▼
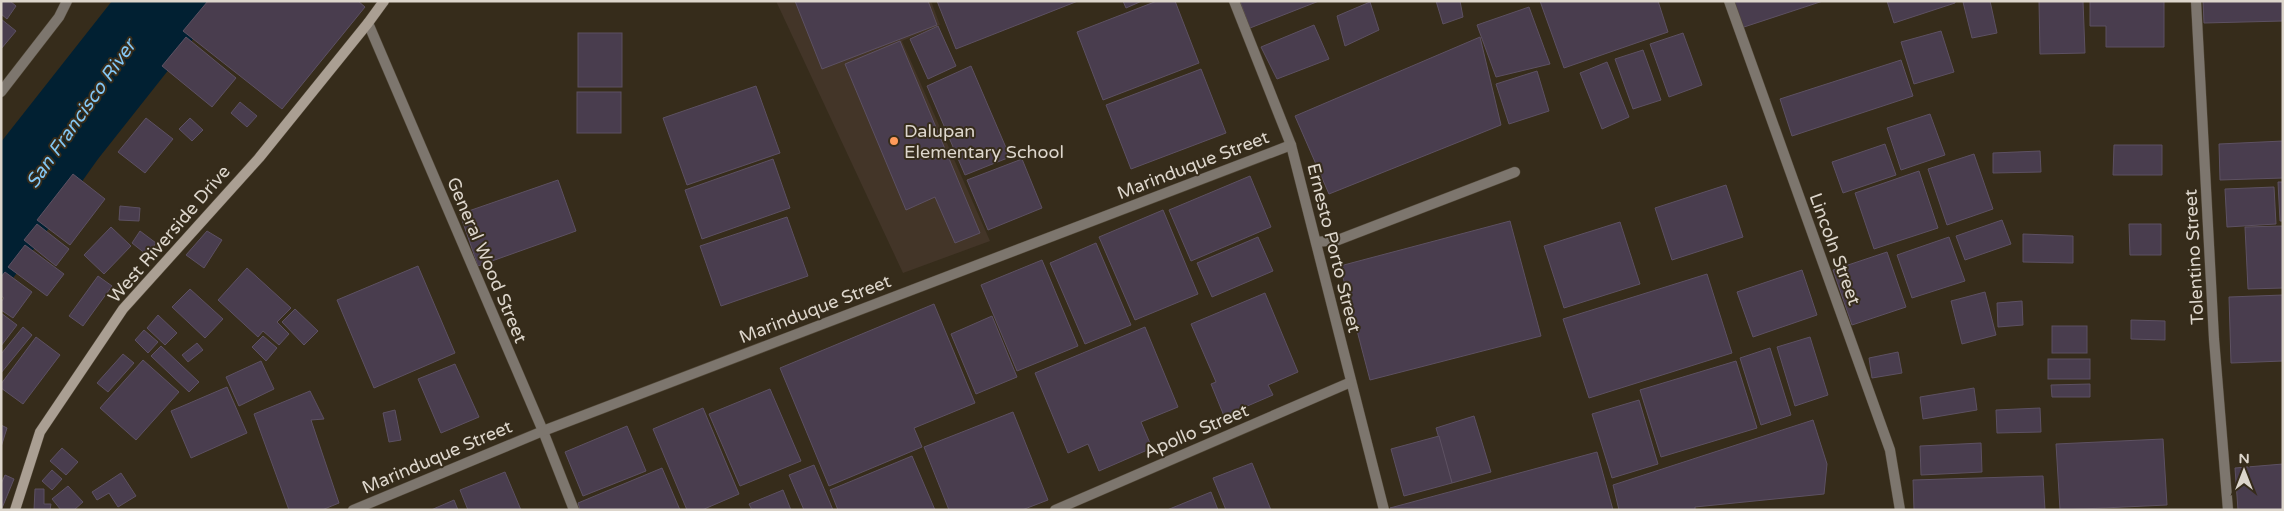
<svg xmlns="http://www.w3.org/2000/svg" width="2284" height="511" viewBox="0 0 2284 511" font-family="'Varela Round',sans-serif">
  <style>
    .education { fill: #433528 }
    .water { fill: #012032 }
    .building { fill: #493d4e; stroke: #5d5162 }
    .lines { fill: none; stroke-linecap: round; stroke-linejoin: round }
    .lane-casing { stroke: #514737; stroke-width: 11 }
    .street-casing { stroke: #514737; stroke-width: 11 }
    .secondary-casing { stroke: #514737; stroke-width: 11 }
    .lane { stroke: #7d766e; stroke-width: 10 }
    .street { stroke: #7d766e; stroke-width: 10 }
    .secondary { stroke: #aa9f93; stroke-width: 10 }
    .poi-dot { fill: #ff9b5a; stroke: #362c1b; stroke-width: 2 }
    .labels { text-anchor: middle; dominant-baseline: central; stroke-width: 4; stroke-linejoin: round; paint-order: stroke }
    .poi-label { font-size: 18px; fill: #ddd6cc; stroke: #362c1b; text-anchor: start }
    .street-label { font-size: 18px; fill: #ddd6cc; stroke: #362c1b }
    .water-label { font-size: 19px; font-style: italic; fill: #84c7f4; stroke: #362c1b }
  </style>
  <rect width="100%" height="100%" fill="#362c1b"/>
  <!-- education -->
  <path class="education" d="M776 1H931L940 25 902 41 990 241 903 273Z"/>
  <!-- water -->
  <path class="water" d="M112 1H223L98 159 1 295V142Z"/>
  <!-- building -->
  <g class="building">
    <path d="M1 1H10L16 6 7 19 1 14Z"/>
    <path d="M208 1H358L365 7 282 109 183 31Z"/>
    <path d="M795 1H928L937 25 822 69Z"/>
    <path d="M937 1H1078L956 49Z"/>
    <path d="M1123 1H1142L1126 8Z"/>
    <path d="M1157 1H1175L1199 63 1103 100 1077 32Z"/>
    <path d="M1240 1H1319L1250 28Z"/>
    <path d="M1436 1H1460L1463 17 1443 24Z"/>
    <path d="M1540 1H1658L1668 32 1564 68Z"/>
    <path d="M1732 1H1823L1741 28Z"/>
    <path d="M1887 1H1955V3L1894 23Z"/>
    <path d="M1968 1H1990L1997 33 1972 38 1963 2Z"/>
    <path d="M2039 1H2083L2085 53 2040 54Z"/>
    <path d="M2090 1H2164V47H2106V26H2090Z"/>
    <path d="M2203 1H2283V21L2204 23Z"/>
    <path d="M1370 2 1379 30 1345 46 1337 16Z"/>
    <path d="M1529 7 1550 64 1496 77 1477 25Z"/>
    <path d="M1 19 16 31 1 49Z"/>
    <path d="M1314 25 1329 59 1277 79 1261 47Z"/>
    <path d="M938 26 956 66 928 79 910 39Z"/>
    <path d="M1941 31 1954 72 1914 84 1901 42Z"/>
    <rect x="578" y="33" width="44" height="54"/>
    <path d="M1683 33 1702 85 1669 97 1650 44Z"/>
    <path d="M186 37 236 78 212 107 162 66Z"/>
    <path d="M1480 37 1501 125 1329 194 1295 116Z"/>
    <path d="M900 41 980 233 955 243 935 197 906 210 845 64Z"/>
    <path d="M1643 50 1661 100 1633 109 1615 59Z"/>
    <path d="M1901 60 1913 96 1792 136 1780 99Z"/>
    <path d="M1607 62 1629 117 1602 129 1580 73Z"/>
    <path d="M971 66 1010 157 965 175 927 86Z"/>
    <path d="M1201 69 1226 133 1131 169 1106 105Z"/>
    <path d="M1537 71 1549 111 1509 124 1496 84Z"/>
    <path d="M756 86 780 153 687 185 663 118Z"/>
    <rect x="577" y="92" width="44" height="41"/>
    <path d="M240 102 257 116 247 127 231 113Z"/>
    <path d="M1930 114 1945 155 1901 170 1887 128Z"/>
    <path d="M146 118 173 139 145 173 118 152Z"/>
    <path d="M190 118 203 130 192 141 179 129Z"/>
    <path d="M2283 141V178L2220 180 2219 144Z"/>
    <path d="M1885 144 1896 175 1843 193 1832 162Z"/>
    <path d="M2114 145H2162V175H2113Z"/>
    <path d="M2040 151 2041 172 1993 173V153Z"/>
    <path d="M1974 154 1993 209 1947 225 1928 169Z"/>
    <path d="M773 159 790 208 702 239 685 190Z"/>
    <path d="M1022 159 1042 208 988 230 967 180Z"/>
    <path d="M1919 171 1938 228 1874 249 1855 193Z"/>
    <path d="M73 174 105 199 70 245 37 220Z"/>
    <path d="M1250 176 1271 227 1191 261 1169 210Z"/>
    <path d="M558 180 576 231 478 266 460 214Z"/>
    <path d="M2278 182H2283V221H2280Z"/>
    <path d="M1726 185 1743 237 1672 260 1655 208Z"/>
    <path d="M2274 187 2276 224 2227 227 2225 189Z"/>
    <path d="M120 206 140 208 139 221 119 220Z"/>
    <path d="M1163 210 1198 294 1135 320 1099 237Z"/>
    <path d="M787 217 808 276 721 306 700 246Z"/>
    <path d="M2002 220 2011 244 1965 260 1956 236Z"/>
    <path d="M1510 221 1541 336 1370 380 1340 266Z"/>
    <path d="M1620 222 1640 284 1564 308 1544 246Z"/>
    <path d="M37 224 69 249 56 266 24 240Z"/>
    <path d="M2129 224H2161V255H2130Z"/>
    <path d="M2283 226V288L2248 289 2245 227Z"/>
    <path d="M111 227 131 246 104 274 84 255Z"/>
    <path d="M140 231 156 243 147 255 132 243Z"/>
    <path d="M207 231 222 240 204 268 186 255Z"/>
    <path d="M2023 234 2073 236V263L2023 262Z"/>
    <path d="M1258 237 1273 271 1212 297 1197 263Z"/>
    <path d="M1949 237 1965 281 1912 298 1897 255Z"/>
    <path d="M1096 243 1131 325 1085 344 1050 263Z"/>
    <path d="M25 245 64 274 47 296 8 267Z"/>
    <path d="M1887 252 1906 307 1852 325 1833 270Z"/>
    <path d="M1042 260 1078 346 1017 371 981 285Z"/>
    <path d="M418 266 455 353 374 388 337 300Z"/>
    <path d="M247 268 291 308 277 322 289 334 279 345 263 331 258 337 218 300Z"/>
    <path d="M1802 270 1817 315 1753 337 1737 292Z"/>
    <path d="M5 272 32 292 13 318 1 310V302L4 298 1 296V277Z"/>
    <path d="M1707 274 1732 353 1589 398 1563 319Z"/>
    <path d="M98 276 112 286 83 326 69 316Z"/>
    <path d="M190 289 223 319 205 338 172 307Z"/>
    <path d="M1985 292 1996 335 1962 344 1951 301Z"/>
    <path d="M1265 293 1298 372 1268 385 1273 395 1224 416 1211 384 1216 382 1191 324Z"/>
    <path d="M2283 295V361L2231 363 2229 297Z"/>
    <path d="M2022 301 2023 325 1998 327 1997 303Z"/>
    <path d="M934 304 975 403 914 428 922 447 829 486 780 368Z"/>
    <path d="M295 309 318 331 304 345 282 322Z"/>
    <path d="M1 313 17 325 1 346Z"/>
    <path d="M158 315 177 333 165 345 147 328Z"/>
    <path d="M992 316 1017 377 976 394 951 334Z"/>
    <path d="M2131 320 2165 321V340L2131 339Z"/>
    <rect x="2052" y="326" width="35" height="27"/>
    <path d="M23 327 32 335 1 373V354Z"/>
    <path d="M1145 327 1178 407 1141 422 1152 448 1099 471 1088 444 1068 453 1035 373Z"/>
    <path d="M144 330 158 342 148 353 135 340Z"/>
    <path d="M263 336 277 348 266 361 252 347Z"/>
    <path d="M36 337 60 355 23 404 1 388V384Z"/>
    <path d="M1810 337 1828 395 1795 406 1777 347Z"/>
    <path d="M197 343 203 350 188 362 182 355Z"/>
    <path d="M161 346 199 382 189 392 151 356Z"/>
    <path d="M1770 348 1791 415 1761 425 1740 358Z"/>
    <path d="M1898 352 1902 373 1872 378 1869 358Z"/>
    <path d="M123 354 134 363 108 392 97 383Z"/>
    <rect x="2048" y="359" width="42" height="20"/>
    <path d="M143 360 179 392 136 440 100 408Z"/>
    <path d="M261 361 274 389 239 406 226 377Z"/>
    <path d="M1736 361 1757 428 1661 457 1640 390Z"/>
    <path d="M455 364 479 417 441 433 418 379Z"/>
    <path d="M2090 384V397H2052L2051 385Z"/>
    <path d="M227 387 247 433 191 458 171 411Z"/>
    <path d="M1974 388 1977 410 1923 419 1920 397Z"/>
    <path d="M770 389 801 461 740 486 709 414Z"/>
    <path d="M310 391 324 419 311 420 339 503 322 510H289L254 414Z"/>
    <path d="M1639 400 1658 464 1612 478 1592 414Z"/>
    <path d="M703 408 739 494 702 510H687L653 429Z"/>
    <path d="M2040 408 2041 432 1997 433 1996 410Z"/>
    <path d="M395 410 401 440 389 442 383 413Z"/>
    <path d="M1013 412 1048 500 1022 510H949L924 447Z"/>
    <path d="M1474 416 1491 472 1452 483 1436 428Z"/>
    <path d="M1813 420 1827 464 1824 494 1695 507V510H1619L1613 485Z"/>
    <path d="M1 425 7 428 1 447Z"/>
    <path d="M627 426 646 471 583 496 565 452Z"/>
    <path d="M1439 436 1452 483 1404 496 1391 449Z"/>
    <path d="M2163 439 2167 505 2060 510 2056 444Z"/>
    <path d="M1981 443 1982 472 1921 475 1920 446Z"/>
    <path d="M62 448 78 462 66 475 50 461Z"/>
    <path d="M1597 452 1613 510 1390 508Z"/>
    <path d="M912 456 935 510H838L830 490Z"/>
    <path d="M1252 463 1271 510H1226L1213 478Z"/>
    <path d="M2283 464V510H2238L2235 468Z"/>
    <path d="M814 465 833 510H804L789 475Z"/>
    <path d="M662 468 680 510H580L578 503Z"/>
    <path d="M52 470 62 479 52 490 42 481Z"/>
    <path d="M505 472 521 510H468L460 490Z"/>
    <path d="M121 473 136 496 118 507 109 493 97 500 92 492Z"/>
    <path d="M5 475 14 479 2 508 1 484Z"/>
    <path d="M2043 476 2045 510H1914L1913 480Z"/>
    <path d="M68 486 83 502 74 510H61L52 499Z"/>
    <path d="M35 489H44V504H51L50 510H34Z"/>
    <path d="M783 490 791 510H752L749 504Z"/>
    <path d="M1211 492 1218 510H1167Z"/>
    <path d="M454 500 458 510H431Z"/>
  </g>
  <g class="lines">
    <!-- lane casing -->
    <g class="lane-casing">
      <path id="lane" d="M1316 242 1338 240 1515 172"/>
    </g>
    <!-- street casing -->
    <g class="street-casing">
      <g id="street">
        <path d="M1234 1 1291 145 1384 510"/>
        <path d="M1729 1 1890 450 1900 510"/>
        <path d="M2196 1 2214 339 2228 510"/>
        <path d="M368 23 543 431 574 510"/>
        <path d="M1 92 59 17 67 1"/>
        <path d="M353 510 543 431 1291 145"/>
        <path d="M1055 510 1351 382"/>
      </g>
    </g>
    <!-- secondary casing -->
    <g class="secondary-casing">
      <path id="secondary" d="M15 510 40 432 123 309 259 158 368 23 384 1"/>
    </g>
    <!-- lane -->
    <use href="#lane" class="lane"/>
    <!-- street -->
    <use href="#street" class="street"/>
    <!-- secondary -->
    <use href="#secondary" class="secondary"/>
  </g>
  <!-- markers -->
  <circle class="poi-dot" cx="894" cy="141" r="5"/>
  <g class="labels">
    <!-- poi labels -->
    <g class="poi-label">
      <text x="904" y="131">Dalupan<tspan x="904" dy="21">Elementary School</tspan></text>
    </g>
    <!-- street labels -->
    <g class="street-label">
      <text transform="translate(1193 165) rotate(-21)">Marinduque Street</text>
      <text transform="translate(169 234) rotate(-49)">West Riverside Drive</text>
      <text transform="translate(1334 248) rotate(76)">Ernesto Porto Street</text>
      <text transform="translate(1835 249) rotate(70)">Lincoln Street</text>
      <text transform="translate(2194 257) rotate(-93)">Tolentino Street</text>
      <text transform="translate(487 260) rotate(67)">General Wood Street</text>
      <text transform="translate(815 309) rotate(-21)">Marinduque Street</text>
      <text transform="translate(1196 431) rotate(-23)">Apollo Street</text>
      <text transform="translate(437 457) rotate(-23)">Marinduque Street</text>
    </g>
    <!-- water labels -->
    <g class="water-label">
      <text transform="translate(81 114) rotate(-55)">San Francisco River</text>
    </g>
  </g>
  <!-- border -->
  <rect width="2284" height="511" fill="none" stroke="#ddd6cc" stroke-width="5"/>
  <!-- north arrow -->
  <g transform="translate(2244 471)" stroke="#362c1b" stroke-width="4" paint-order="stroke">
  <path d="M0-4L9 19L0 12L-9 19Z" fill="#ddd6cc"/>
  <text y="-8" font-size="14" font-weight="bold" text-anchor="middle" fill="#ddd6cc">N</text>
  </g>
</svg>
▲
▸ **Problem statement**
The result is a copy of every line above where the word "linejoin" shows up.

▸ **Solved problem**
    .lines { fill: none; stroke-linecap: round; stroke-linejoin: round }
    .labels { text-anchor: middle; dominant-baseline: central; stroke-width: 4; stroke-linejoin: round; paint-order: stroke }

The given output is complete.